Ginning Margins Under Strain: Rising Costs Impact Profitability

Ginner profitability in Pakistan has been under significant pressure due to the recent increase in seed cotton prices. Currently, in Punjab, seed cotton prices are ranging between PKR 7,200–7,400 per 40 kg, while in Sindh prices are slightly lower, at PKR 7,100–7,250 per 40 kg. In Balochistan, prices are ranging from PKR 8,000–8,250 per 40 kg.

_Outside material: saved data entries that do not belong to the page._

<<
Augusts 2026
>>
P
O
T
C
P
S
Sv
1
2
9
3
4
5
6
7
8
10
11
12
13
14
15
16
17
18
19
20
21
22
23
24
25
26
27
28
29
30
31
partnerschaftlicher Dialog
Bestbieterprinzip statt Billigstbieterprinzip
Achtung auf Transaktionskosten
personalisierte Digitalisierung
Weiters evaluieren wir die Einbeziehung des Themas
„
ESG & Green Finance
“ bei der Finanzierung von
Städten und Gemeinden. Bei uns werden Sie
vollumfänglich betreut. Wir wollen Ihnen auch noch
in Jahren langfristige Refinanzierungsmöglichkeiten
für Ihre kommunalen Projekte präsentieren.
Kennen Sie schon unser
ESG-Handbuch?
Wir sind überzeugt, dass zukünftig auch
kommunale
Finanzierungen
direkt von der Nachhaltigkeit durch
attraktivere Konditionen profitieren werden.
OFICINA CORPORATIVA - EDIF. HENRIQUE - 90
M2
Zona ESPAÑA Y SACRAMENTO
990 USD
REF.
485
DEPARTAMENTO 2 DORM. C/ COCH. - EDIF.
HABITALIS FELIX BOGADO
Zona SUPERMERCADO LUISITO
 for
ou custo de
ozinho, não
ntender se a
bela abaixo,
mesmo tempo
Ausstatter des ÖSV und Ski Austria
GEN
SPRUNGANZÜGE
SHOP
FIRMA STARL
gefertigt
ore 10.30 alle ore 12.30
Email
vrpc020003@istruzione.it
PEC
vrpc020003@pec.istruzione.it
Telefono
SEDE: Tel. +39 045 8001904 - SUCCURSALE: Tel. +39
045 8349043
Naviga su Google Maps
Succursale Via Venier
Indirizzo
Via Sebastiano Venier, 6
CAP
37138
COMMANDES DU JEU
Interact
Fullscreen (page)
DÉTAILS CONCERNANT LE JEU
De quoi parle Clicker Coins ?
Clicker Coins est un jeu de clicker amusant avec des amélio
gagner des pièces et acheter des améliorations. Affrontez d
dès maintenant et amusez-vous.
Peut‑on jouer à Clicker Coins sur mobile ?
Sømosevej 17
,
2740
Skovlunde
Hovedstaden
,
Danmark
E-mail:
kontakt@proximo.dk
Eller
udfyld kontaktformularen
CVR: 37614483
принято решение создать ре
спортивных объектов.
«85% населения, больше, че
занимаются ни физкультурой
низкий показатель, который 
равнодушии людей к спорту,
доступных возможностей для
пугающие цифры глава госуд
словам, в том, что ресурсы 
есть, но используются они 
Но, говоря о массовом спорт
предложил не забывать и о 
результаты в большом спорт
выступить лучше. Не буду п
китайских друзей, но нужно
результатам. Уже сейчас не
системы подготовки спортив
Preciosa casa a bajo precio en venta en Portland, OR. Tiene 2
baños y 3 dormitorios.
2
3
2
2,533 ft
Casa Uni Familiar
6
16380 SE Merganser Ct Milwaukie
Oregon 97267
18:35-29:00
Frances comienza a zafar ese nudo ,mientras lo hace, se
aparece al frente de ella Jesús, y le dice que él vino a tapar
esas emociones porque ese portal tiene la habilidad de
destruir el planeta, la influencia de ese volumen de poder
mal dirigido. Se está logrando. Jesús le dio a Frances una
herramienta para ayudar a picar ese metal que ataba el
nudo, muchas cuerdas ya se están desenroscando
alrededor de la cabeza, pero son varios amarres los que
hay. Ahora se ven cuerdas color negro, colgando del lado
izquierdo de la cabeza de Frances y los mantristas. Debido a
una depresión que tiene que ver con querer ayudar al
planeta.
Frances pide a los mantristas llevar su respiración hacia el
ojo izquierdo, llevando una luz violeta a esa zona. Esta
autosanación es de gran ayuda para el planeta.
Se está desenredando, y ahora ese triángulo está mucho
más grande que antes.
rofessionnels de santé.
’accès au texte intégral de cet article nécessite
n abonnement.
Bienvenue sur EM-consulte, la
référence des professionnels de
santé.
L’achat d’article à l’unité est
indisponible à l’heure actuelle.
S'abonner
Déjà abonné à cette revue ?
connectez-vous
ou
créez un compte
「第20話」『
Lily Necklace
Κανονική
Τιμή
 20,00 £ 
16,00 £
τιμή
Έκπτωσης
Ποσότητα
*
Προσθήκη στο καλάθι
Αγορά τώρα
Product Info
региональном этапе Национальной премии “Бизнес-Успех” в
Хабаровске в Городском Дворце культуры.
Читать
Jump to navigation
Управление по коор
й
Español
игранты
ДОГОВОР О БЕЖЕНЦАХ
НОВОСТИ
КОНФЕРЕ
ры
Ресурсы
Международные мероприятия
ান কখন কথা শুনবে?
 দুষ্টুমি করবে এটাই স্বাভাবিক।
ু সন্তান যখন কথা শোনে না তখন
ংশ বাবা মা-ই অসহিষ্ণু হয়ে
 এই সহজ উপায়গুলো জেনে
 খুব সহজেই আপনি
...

At these elevated prices, most ginners continued to demand higher rates for their lint, while textile mills maintained a firm stance and avoided paying additional premiums.

The current lint price are ranging between PKR 14,800–15,100 per maund and PKR 16,000–16,200 per maund for Balochi cotton, while cotton seed prices are currently PKR 3,350–3,400 per 40 kg in Sindh and PKR 3,150–3,300 per 40 kg in Punjab, at these rates ginners are facing significant financial losses.. According to industry sources, the weighted average lint recovery from 1 maund of seed cotton this year is approximately 13.9 kg and 15.7 kg for Balochi cotton.

When factoring in additional ginning losses of around 2%, along with 1% taxation and ginning cost, ginners are reportedly losing PKR 100–140 per maund. In comparison, during periods of lower seed cotton prices, ginners earned healthy margins of PKR 300–500 per maund. The current market conditions have not only eroded profitability but also halted trading activity, as ginners are reluctant to sell at a loss. Furthermore, the market is primarily focused on high-quality lint, while average-grade cotton remains available in the market. Global demand for cotton has weakened, and domestic challenges including high energy costs, taxation, and operational expenses continue to strain the industry. As a result, textile exports are under pressure, which further impacts the liquidity and bargaining power of ginners.